The following sentence is underlined in the article:
- People have annexed the future into the present, just as they’ve annexed the past into the present. Now we have the future and the past all rolled into the present.
Attachment #3
Video clip: goodlaugh182. “Silicon Valley, TechCrunch Disrupt Parody”. YouTube video, 01:49. Posted 25.05.2014. https://www.youtube.com/watch?v=J-GVd_HLlps
Audio transcription, min 00:32-00:47:
- [speaker 1] “we’re making the world a better place through Paxos algorithms for consensus protocols.”
- [speaker 2] “and we’re making the world a better place through software defined data center for cloud computing”
- [speaker 3] “a better place, through canonical data models to communicate between endpoints”
- [speaker 4] “a better place”
Attachment #4
Image: Schermata 2016-06-20 alle 23.49.16.png
Screenshot of email conversation. Sender and receiver unknown. Whole text is obscured with the exception of the following sentence:
- This frantic need to make the world a better place without ever actually physically touching it… well, it makes me dizzy, and I think the show has a lot to do with that... anyway, I’ve finished this nonsense full of typos, now ready to release the moorings of the sleep boat...
Attachment #5
Microsoft Word document: Curatorial statement.txt
During TED talks or at any TechCrunch, in coffee shops around Menlo Park as well as in meetups across Berlin, people tend not to talk about the Past. Just as old hardware is regularly tossed and replaced, for those living and working in the tech world the software of History is constantly asking for a reboot. This endless upgrade reminder promises a Future that is always and necessarily better than the Present. It’s a perpetual acceleration, but an illusory movement as well—like that of Achilles against the turtle. The Past is never really past, because there’s no time to historicize it: it is continuously absorbed and reworked by the Present; and the Future is never really futuristic because it is an integral part of the Present: tomorrow is today, we read everywhere. There are two major kinds of consequences: on the one hand, concerns that were presented as up-to-date twenty-five years go, such as online privacy or data encryption, are reported as uncharted territories, brand-new issues, by the mainstream media today; on the other hand, whenever the tech world advertises a promising future within reach, at that precise moment our chances to grab it are denied by the same industry: can’t you see, they say, that there is another even more desirable scenario only one Amazon-click away? There is nothing physical or tangible in this onward movement. Nor there is in the rhetoric that accompanies it. The complex systems, infrastructures and the social networks that originate in Silicon Valley—and that end up shaping our common lives in the Western world—are caught between the anvil of a Past in constant evaporation and the hammer of a Future that remains forever immaterial. The encounter of the two inevitably produces a Present that is as evanescent as a cloud of gas.

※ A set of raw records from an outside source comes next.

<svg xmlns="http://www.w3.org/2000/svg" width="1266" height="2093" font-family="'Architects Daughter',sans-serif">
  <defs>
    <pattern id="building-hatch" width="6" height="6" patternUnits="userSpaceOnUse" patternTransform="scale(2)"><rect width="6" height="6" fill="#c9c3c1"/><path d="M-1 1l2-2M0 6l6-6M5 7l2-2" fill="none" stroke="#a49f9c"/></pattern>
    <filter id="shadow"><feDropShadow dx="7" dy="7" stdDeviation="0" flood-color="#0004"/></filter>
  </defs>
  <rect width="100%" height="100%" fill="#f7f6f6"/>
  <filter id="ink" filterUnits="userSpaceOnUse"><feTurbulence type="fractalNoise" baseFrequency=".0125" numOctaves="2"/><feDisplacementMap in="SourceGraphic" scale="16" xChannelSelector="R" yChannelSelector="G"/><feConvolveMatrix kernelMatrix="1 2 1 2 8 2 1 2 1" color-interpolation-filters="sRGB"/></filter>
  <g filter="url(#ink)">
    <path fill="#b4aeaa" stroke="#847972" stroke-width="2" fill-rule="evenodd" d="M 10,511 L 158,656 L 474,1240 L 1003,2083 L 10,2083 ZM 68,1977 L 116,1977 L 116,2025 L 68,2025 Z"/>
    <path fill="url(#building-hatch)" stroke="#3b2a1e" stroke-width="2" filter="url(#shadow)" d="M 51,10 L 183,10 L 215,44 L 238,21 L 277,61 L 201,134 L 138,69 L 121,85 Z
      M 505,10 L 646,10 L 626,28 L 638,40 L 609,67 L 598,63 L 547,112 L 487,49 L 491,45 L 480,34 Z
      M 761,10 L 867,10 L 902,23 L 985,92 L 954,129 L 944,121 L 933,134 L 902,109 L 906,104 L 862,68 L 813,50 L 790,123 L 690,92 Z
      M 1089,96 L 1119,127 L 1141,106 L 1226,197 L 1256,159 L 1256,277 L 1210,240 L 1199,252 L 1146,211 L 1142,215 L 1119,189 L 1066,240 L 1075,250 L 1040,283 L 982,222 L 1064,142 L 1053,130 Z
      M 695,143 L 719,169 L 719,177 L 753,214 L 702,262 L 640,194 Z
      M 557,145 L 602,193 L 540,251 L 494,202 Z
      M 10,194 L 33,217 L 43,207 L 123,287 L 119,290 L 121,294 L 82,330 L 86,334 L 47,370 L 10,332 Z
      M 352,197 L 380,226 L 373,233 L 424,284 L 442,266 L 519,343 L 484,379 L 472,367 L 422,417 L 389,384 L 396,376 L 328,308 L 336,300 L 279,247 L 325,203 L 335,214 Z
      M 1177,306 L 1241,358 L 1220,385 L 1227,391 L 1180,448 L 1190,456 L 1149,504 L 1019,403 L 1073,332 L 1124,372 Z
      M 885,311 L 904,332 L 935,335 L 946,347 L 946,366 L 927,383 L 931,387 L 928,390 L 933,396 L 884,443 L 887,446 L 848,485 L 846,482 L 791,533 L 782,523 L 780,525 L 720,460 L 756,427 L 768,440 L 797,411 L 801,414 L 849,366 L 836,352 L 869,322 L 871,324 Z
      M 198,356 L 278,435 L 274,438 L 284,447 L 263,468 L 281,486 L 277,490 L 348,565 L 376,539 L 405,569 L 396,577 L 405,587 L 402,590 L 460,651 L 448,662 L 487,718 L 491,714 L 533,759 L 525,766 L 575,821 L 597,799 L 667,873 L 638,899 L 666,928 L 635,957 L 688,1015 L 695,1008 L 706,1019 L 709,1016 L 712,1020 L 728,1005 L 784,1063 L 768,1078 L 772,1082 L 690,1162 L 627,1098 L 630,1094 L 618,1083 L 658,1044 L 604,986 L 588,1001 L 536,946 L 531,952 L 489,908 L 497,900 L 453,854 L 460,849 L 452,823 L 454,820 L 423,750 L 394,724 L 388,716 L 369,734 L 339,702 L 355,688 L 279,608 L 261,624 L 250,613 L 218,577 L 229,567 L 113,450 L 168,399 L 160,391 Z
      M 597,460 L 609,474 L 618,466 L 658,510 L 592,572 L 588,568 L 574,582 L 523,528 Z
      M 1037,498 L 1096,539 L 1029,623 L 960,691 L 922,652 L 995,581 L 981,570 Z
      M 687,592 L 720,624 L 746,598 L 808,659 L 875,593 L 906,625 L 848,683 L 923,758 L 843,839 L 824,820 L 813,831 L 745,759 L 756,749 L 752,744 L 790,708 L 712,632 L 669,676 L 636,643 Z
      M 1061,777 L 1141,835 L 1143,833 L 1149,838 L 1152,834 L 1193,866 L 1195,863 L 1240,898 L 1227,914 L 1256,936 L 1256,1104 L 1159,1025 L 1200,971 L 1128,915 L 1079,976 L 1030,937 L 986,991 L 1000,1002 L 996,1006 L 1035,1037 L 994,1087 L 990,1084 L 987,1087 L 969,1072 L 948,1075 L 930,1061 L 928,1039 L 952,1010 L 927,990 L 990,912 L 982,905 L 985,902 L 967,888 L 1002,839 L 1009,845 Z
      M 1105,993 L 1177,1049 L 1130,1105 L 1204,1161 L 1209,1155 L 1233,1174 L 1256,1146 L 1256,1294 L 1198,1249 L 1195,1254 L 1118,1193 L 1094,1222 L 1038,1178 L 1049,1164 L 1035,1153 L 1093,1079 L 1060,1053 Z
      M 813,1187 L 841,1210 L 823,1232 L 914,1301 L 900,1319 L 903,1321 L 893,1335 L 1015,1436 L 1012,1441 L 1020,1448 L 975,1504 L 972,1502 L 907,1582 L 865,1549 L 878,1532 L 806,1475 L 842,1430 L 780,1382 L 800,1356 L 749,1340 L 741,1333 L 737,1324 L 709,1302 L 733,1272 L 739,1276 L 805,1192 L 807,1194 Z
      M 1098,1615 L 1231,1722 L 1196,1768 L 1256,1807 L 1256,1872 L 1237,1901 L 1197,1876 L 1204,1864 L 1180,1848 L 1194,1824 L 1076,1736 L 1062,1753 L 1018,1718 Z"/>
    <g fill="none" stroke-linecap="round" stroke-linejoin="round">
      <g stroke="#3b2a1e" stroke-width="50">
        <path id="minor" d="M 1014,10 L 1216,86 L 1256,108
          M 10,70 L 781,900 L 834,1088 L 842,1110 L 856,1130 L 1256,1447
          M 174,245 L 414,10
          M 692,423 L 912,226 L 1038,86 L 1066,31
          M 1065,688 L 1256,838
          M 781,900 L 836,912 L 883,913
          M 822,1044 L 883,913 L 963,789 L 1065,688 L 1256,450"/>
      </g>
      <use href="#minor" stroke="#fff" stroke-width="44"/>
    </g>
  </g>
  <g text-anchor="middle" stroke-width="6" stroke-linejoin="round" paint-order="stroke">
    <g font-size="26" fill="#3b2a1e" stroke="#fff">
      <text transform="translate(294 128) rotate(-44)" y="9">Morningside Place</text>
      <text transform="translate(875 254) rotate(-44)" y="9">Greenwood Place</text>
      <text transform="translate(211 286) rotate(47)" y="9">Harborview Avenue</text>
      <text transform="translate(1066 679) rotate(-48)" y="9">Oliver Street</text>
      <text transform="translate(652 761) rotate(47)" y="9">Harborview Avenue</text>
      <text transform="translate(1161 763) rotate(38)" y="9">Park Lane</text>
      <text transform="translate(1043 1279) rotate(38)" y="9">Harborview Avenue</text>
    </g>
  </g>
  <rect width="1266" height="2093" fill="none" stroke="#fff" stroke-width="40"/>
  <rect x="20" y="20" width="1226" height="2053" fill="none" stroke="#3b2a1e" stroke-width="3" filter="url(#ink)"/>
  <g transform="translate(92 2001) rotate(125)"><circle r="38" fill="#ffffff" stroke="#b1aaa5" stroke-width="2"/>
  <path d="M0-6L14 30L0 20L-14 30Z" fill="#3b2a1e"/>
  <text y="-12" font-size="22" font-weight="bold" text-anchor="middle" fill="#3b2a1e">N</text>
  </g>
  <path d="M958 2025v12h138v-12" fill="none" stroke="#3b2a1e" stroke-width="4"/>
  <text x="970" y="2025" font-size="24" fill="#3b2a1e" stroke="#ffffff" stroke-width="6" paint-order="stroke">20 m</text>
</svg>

The subject (although it would be more appropriate to say the landscape) of the new cycle of sculptures by Patrick Tuttofuoco is precisely that—the gassy state of our present lives. The series is also the synthesis of an artistic research began almost five years ago in Milan, the artist’s birthplace. Yet again, the historical dimension, evoked by the medium and the location of the exhibition, mixes and mingles with a forward-looking perspective, represented by the new gallery, which will be representing the artist from this occasion on. In relation to these sculptures, as well as in relation to Tuttofuoco’s artistic trajectory, History is not a linear object in straight-line motion, but rather a gaseous mist carried back and forth by the wind.